Delphine Deryng est chercheuse invitée à l’Université de Humboldt, à Berlin. Experte des impacts du changement climatique et de l’adaptation des systèmes alimentaires, elle est l’une des autrices du deuxième volet du dernier rapport du Groupe d’experts intergouvernemental sur l’évolution du climat (Giec). Auprès de Vert, elle décrypte les impacts de la crise climatique sur l’agriculture et les solutions d’adaptation mises en avant dans cet incontournable opus scientifique.
Quelles sont les principales conclusions du rapport concernant les impacts du climat sur l’agriculture ?
Nous avons aujourd’hui des preuves que les effets du changement climatique sur les productions agricoles, forestières et aquatiques se font déjà sentir. Depuis les années 60, la production agricole a connu une forte croissance. Mais nous savons désormais que cette croissance a été ralentie, jusqu’à 34 % pour le continent africain, en raison des bouleversements du climat.
L’augmentation des températures, les vagues de chaleur conséquentes, les périodes de sécheresse prolongée et les précipitations intenses qui créent des « flash floods » – des inondations soudaines engendrées par des pluies torrentielles – impactent le secteur agricole dans son ensemble. Comme les saisons changent, il y a un décalage des températures au printemps dans les régions tempérées. On assiste aussi au développement de nuisances comme les insectes qui détruisent les récoltes. Dans les régions côtières, l’augmentation du niveau de la mer entraîne la perte de terres, inondées ou rendues vulnérables. Dans les mers, les poissons migrent vers des régions plus froides.
L’augmentation du dioxyde de carbone [CO2] dans l’atmosphère a aussi des effets sur la qualité nutritive des plantes. Les graines sont composées de carbone et d’azote. Le CO2 stimule la photosynthèse des plantes, qui créent plus de biomasse [grandissent plus vite, NDLR]. Or, la stimulation de carbone par le CO2, si elle n’est pas compensée par l’azote dans les sols, crée un déséquilibre. Elle dilue la teneur en nutriments (zinc, fer, etc.) et en protéines des graines. Donc les produits sont de moins bonne qualité d’un point de vue nutritif.
« Le rapport démontre le lien entre tous les impacts et la manière dont ils créent un terreau favorable à l’insécurité alimentaire. »
Le rapport montre aussi les nombreux effets indirects sur les abeilles et la pollinisation, qui est un processus essentiel de l’agriculture. Surtout, il démontre le lien entre tous ces impacts et la manière dont ils créent un terreau favorable à l’insécurité alimentaire. La baisse des productions impacte les prix des aliments et le pouvoir d’achat des ménages, dont l’accès aux produits de base n’est plus garanti. Par ailleurs, là où la mécanisation est moins développée, l’effet de l’augmentation des températures peut réduire la productivité de la main d’œuvre dans les champs.

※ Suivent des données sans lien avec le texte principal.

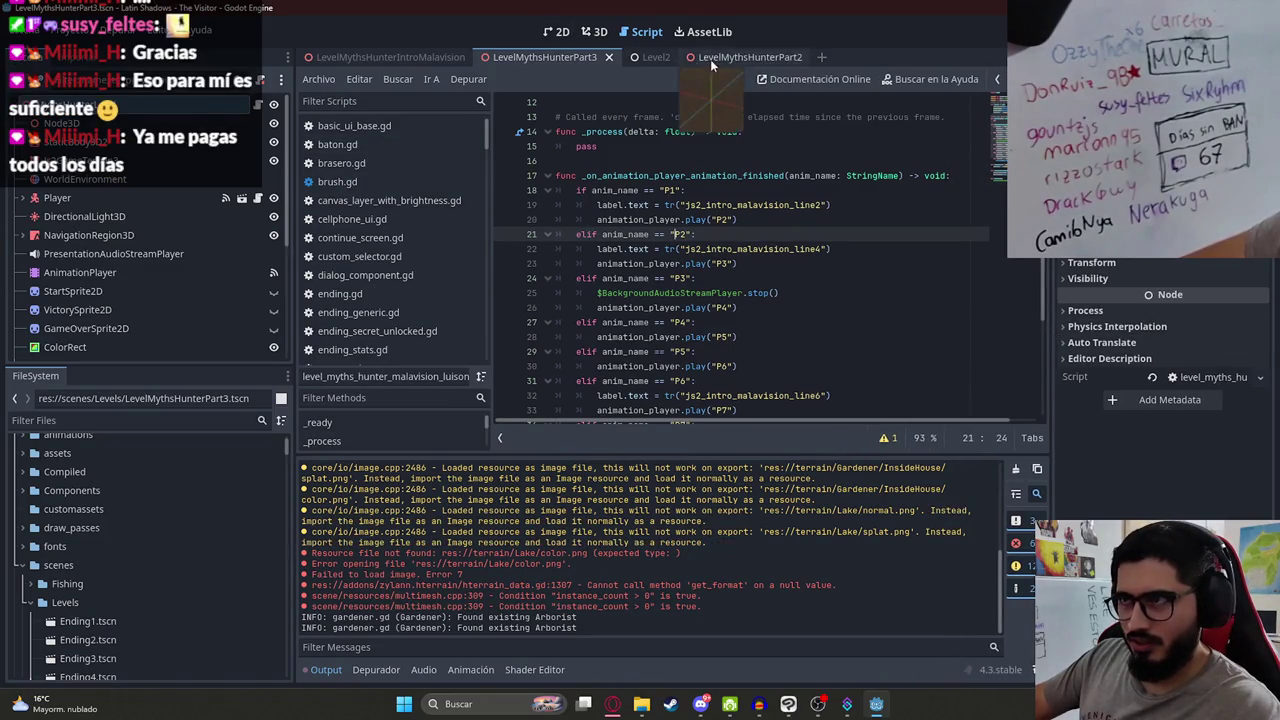
{"action": "left_click", "coordinate": [428, 61]}
{"action": "left_click", "coordinate": [557, 32]}
Step: Locate and select LevelMythsHunterIntroMalavision.tscn in the FileSystem dock
{"action": "right_click", "coordinate": [393, 57]}
{"action": "left_click", "coordinate": [424, 175]}
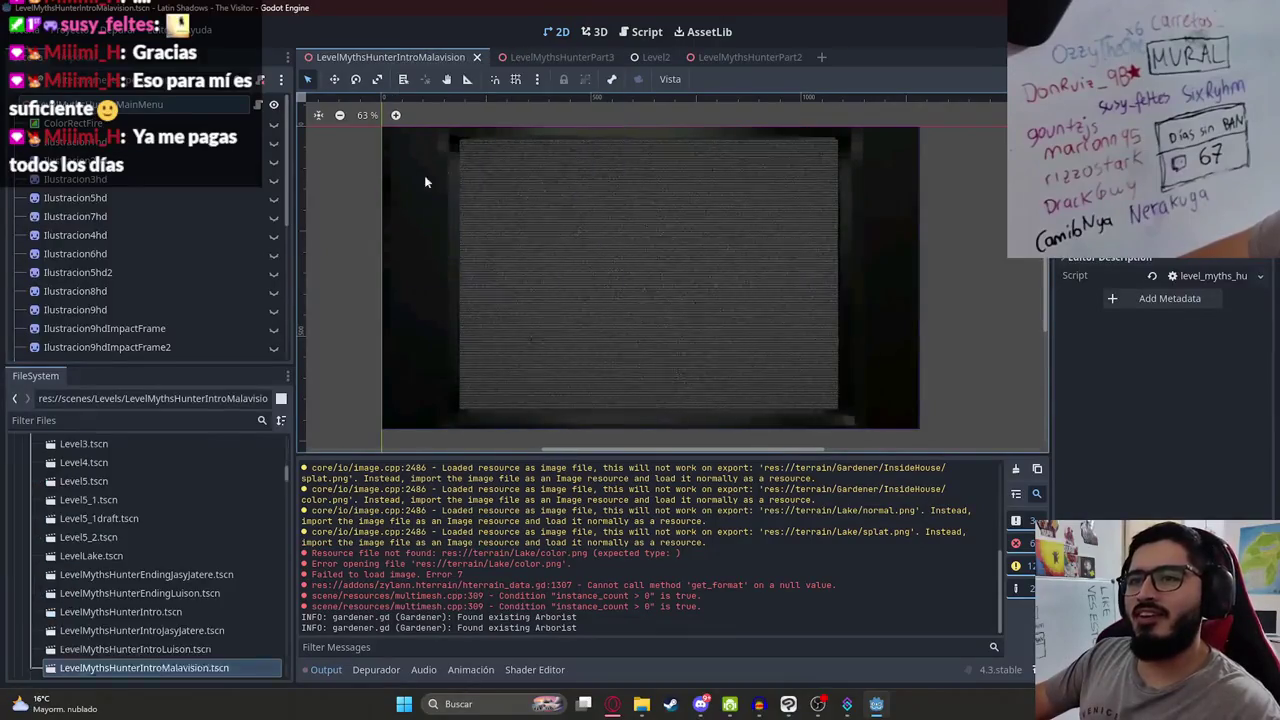
{"action": "scroll", "coordinate": [194, 530], "scroll_direction": "down", "scroll_amount": 4}
{"action": "left_click", "coordinate": [188, 519]}
Step: Duplicate it, renaming Intro to Ending, as LevelMythsHunterEndingMalavision.tscn
{"action": "key", "text": "ctrl+d"}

Enfin, l’augmentation de la concentration en CO2 des mers entraîne une acidification des océans qui réduisent l’aspect nutritionnel des produits de la mer. Par rapport au bétail, les augmentations de température créent un stress pour les animaux et un risque de mortalité supplémentaire pour le bétail.
Quelles sont les conséquences en Europe ?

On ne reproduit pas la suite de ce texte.